Passar da comédia para o teatro político é uma transposição que já foi feita por Volodymyr Zelensky na Ucrânia. Contrariando todas as expectativas, Zelensky se transformou num respeitável líder de um país em guerra (com exceção daquele pessoal que continua a adorar a arquitetura soviética). E se Javier Milei ganhasse a eleição numa Argentina, como a Ucrânia, enojada com a política habitual e, em vez da catástrofe tão unanimemente antecipada, começasse a implantar reformas que fazem sentido? E se conseguisse a mágica de livrar o peso de um Estado falido das costas de cidadãos que não aguentam mais tantos fracassos, oprimidos pela segunda inflação mais alta do mundo e o esfarelamento da moeda?
“Passar da comédia para o teatro político é transposição que já foi feita por Volodymyr Zelensky”
Em outro dos atos em que exerce sua histrionice, Milei está diante de um quadro com os nomes dos ministérios grudados com velcro e vai arrancando um por um. Quem olha para o loteamento feito em Brasília, com a criação de ministérios que nem os titulares sabem o nome, não pode deixar de sentir um certo alívio à medida que os nomes vão sendo jogados fora. Restam oito, só os essenciais.

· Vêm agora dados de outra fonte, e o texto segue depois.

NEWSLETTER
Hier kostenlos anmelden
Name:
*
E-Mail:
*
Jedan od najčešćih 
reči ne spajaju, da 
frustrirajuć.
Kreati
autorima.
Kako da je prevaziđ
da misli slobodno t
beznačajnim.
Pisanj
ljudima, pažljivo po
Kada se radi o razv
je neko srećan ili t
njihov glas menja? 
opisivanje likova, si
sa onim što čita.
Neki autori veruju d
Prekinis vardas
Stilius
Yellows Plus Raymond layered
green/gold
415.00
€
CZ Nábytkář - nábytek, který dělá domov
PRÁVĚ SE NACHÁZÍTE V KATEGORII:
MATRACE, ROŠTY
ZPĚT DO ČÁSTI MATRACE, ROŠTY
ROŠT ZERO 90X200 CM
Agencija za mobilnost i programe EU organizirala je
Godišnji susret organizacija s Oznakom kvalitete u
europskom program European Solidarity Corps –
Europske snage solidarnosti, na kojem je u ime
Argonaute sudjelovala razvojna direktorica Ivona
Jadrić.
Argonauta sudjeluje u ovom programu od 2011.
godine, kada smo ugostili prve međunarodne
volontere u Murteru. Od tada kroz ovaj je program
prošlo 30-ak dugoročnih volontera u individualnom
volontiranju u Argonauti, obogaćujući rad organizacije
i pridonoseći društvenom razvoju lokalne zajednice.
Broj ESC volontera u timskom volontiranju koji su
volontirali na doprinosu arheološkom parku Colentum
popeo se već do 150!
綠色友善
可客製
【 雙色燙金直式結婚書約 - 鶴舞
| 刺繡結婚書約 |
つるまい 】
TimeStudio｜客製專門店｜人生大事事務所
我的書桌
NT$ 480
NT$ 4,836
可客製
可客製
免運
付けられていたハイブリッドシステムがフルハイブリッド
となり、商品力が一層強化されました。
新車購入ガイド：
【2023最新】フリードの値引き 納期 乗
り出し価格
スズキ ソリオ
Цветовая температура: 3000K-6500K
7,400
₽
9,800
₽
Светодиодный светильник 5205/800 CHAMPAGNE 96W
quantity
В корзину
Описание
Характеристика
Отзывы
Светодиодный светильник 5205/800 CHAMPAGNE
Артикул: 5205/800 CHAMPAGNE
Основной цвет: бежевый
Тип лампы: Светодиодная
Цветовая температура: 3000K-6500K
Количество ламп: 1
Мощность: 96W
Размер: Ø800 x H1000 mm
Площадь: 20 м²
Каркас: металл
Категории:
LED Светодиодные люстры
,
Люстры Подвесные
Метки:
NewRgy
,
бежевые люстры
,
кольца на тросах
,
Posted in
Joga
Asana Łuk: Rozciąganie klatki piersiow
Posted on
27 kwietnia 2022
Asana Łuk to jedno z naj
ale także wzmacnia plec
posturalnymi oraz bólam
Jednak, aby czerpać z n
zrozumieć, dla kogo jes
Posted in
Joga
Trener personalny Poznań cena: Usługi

Mas como ele negociaria com os aliados que teria de buscar em outros partidos para fazer seus projetos passar pelo Congresso? O que usaria para o toma lá dá cá? É por causa disso que as chances de sucesso do fenômeno argentino são praticamente perto de zero. Milei é uma encarnação surpreendente e contemporânea do clássico sobre candidatos inaceitáveis para o establishment: se se candidatar, não ganha; se ganhar, não assume; se assumir, não governa. Uma amostra disso foi vista no ano passado no Reino Unido, quando Liz Truss chegou cheia de ideias ultraliberais ao cargo de primeira-ministra e durou um mês e meio. Pelo sistema parlamentarista vigente no país, foi mais fácil a “intervenção”: os poderes constituídos, inclusive de seu próprio Partido Conservador, se reuniram e disseram “não vai dar”. Liz virou um rodapé da história.
Existe uma teoria segundo a qual toda a tragédia da Argentina, com sua galeria de personagens maiores do que a vida — Gardel, Perón, Eva, Che, Maradona, Messi, Cristina, Francisco —, é justificada por ter produzido Jorge Luis Borges, o colossal escritor que, mais do que um mundo, produziu universos. Entre suas tiradas sarcásticas de conservador com horror ao populismo, uma das mais citadas estabelece: “A democracia é um erro estatístico porque na democracia quem decide é a maioria e a maioria é formada por imbecis”.
Que lições estará aprendendo Milei para não repetir o infindável ciclo de autodestruição e evitar a comprovação da imbecilidade da maioria?